* _本文_
/---
植物ウイルスの混合感染における相互作用と進化機構の解明

研究課題

研究課題/領域番号 22J22297
配分区分補助金
研究機関北海道大学

研究代表者

川久保 修佑  北海道大学, 農学院, 特別研究員(DC1)

研究期間 (年度) 2022-04-22 – 2025-03-31
キーワードウイルス学 / 進化 / 宿主適応 / 植物病理学 / 分子系統学 / 混合感染 / RNAサイレンシングサプレッサー / ベイズ推定
研究実績の概要

ウイルスは、宿主や取り巻く環境に適応しながら進化するため、混合感染時のウイルス間相互作用も自身の進化に大きく影響を与えてきたと考えられる。ニンニクには、多くのウイルスが頻繁に混合感染しているが、中でもリーキ黄色条斑ウイルス (LYSV)は、ニンニク産業に大きな被害を与えている重要病原ウイルスである。LYSVは自身がコードするP1タンパク質のN末端に68アミノ酸の欠失を持つタイプ(S-type)と持たないタイプ(N-type)に分けられる。北海道で栽培されていたニンニクを調査すると、両タイプが混合感染しているニンニクが新たに発見され、分子系統解析の結果、S-typeは北海道外から侵入してきたことが明らかとなった。また、LYSVは、宿主のウイルス防御応答を抑制するRNAサイレンシングサプレッサー(RSS)であるHC-Proを持ち、P1はその機能を促進する因子であることが知られている。そこで、両タイプのP1およびHC-Proを植物細胞内で発現させ、RSS活性を測定した。タマネギ表皮細胞を用いた場合、S-typeのP1はHC-Pro非存在下でも単独で強力なRSS活性を示し、この活性はN-typeでは認められなかった。また、フィールド調査より、本州に分布するS-typeは、栽培ニンニクだけでなく、野生植物からも容易に見つかることが明らかになった。これらの結果より、S-typeはP1の一部を欠失させたことにより、高いRSS活性を有し、N-typeよりも広い宿主域を持つように進化してきたことが示唆された。S-typeは現在一部地域のみでしか分布が報告されていないが、N-typeとの混合感染が可能であることからも、今後集団構造が変化する可能性もあると思われる。
以上については、論文として公表し、国際誌The Plant Pathology Journalに掲載された。

現在までの達成度 (区分)
現在までの達成度 (区分)

2: おおむね順調に進展している

理由

当初の計画通り、混合感染しているウイルスが持つ進化的戦略を描出することができた。
また本研究成果をまとめた論文は、既に国際誌The Plant Pathology Journalに掲載されている。

今後の研究の推進方策

2022年度の研究成果より、ウイルスのRSS活性が宿主適応に大きく関わっていることが示唆されたため、ポティウイルスとネギ属植物の共進化機構の要因にも迫れる可能性が新たに見出された。引き続き、混合感染時のウイルス間相互作用がウイルス進化にどのように影響を与えているのかについて研究を進めていくとともに、今後はウイルスと宿主の相互作用がどのように互いの進化を推進してきたのかについても迫りたい。

備考

令和5年度版学習資料「一家に1枚 ウイルス」製作監修

  • 研究成果

    (9件)

すべて 2023 2022 その他

すべて 国際共同研究 (1件) 雑誌論文 (2件) (うち国際共著 1件、 査読あり 2件、 オープンアクセス 2件) 学会発表 (6件) (うち国際学会 1件、 招待講演 3件)

  • [国際共同研究] The University of Sydney(オーストラリア)
\---
* _表示情報_
/---
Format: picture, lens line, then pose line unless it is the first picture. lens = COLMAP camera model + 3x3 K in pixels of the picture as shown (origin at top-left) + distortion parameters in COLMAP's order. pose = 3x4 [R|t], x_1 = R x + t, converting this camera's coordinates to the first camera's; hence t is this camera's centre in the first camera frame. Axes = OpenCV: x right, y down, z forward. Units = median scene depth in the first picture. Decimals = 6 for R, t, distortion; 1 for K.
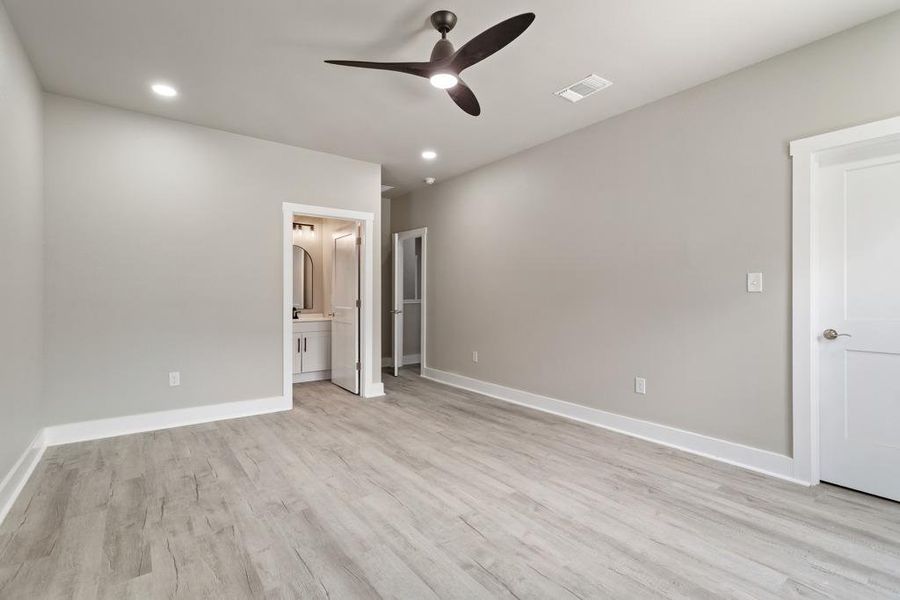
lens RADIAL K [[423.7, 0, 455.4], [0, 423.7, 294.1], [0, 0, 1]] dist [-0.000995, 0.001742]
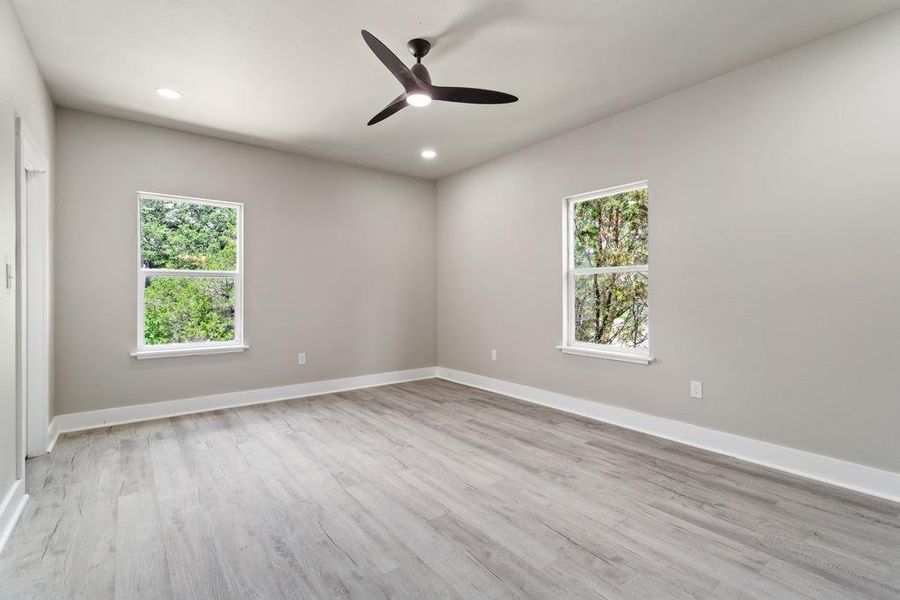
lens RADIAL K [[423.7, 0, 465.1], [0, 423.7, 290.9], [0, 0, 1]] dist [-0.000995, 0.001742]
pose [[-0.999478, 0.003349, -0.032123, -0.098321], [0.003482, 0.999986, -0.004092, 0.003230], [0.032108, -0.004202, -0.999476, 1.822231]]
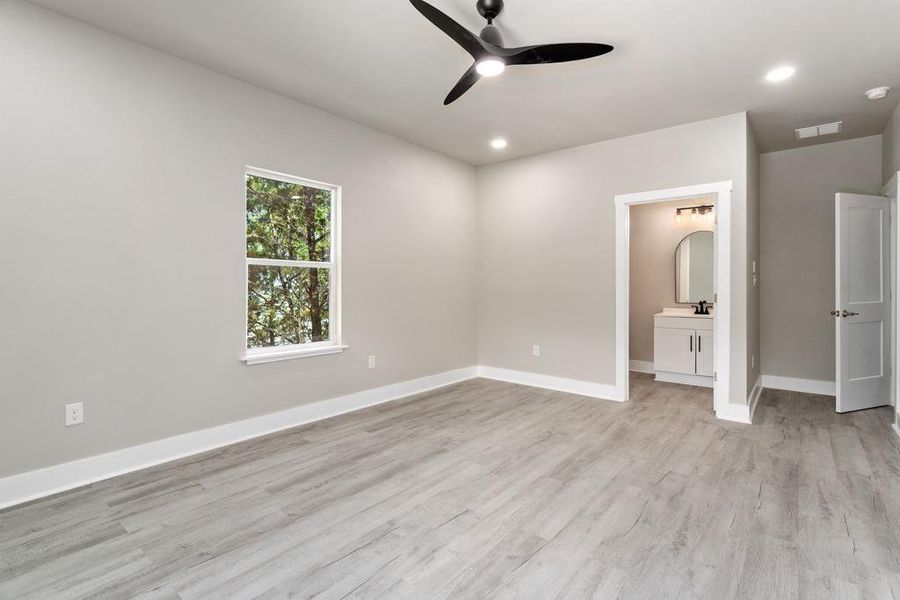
\---
* _課題_
1/ 本文の「ウイルスは、宿主や取り巻く環」から「Plant Pathology Journalに掲載された。」までを、「タマネギ」を「ソラマメ」に置き換えて書き写せ。
2/ 本文によると、LYSVのS-typeはP1タンパク質のどの部分に何アミノ酸の欠失を持つか。

* _解答_
1/
ウイルスは、宿主や取り巻く環境に適応しながら進化するため、混合感染時のウイルス間相互作用も自身の進化に大きく影響を与えてきたと考えられる。ニンニクには、多くのウイルスが頻繁に混合感染しているが、中でもリーキ黄色条斑ウイルス (LYSV)は、ニンニク産業に大きな被害を与えている重要病原ウイルスである。LYSVは自身がコードするP1タンパク質のN末端に68アミノ酸の欠失を持つタイプ(S-type)と持たないタイプ(N-type)に分けられる。北海道で栽培されていたニンニクを調査すると、両タイプが混合感染しているニンニクが新たに発見され、分子系統解析の結果、S-typeは北海道外から侵入してきたことが明らかとなった。また、LYSVは、宿主のウイルス防御応答を抑制するRNAサイレンシングサプレッサー(RSS)であるHC-Proを持ち、P1はその機能を促進する因子であることが知られている。そこで、両タイプのP1およびHC-Proを植物細胞内で発現させ、RSS活性を測定した。ソラマメ表皮細胞を用いた場合、S-typeのP1はHC-Pro非存在下でも単独で強力なRSS活性を示し、この活性はN-typeでは認められなかった。また、フィールド調査より、本州に分布するS-typeは、栽培ニンニクだけでなく、野生植物からも容易に見つかることが明らかになった。これらの結果より、S-typeはP1の一部を欠失させたことにより、高いRSS活性を有し、N-typeよりも広い宿主域を持つように進化してきたことが示唆された。S-typeは現在一部地域のみでしか分布が報告されていないが、N-typeとの混合感染が可能であることからも、今後集団構造が変化する可能性もあると思われる。
以上については、論文として公表し、国際誌The Plant Pathology Journalに掲載された。

2/ P1タンパク質のN末端に68アミノ酸の欠失を持つ。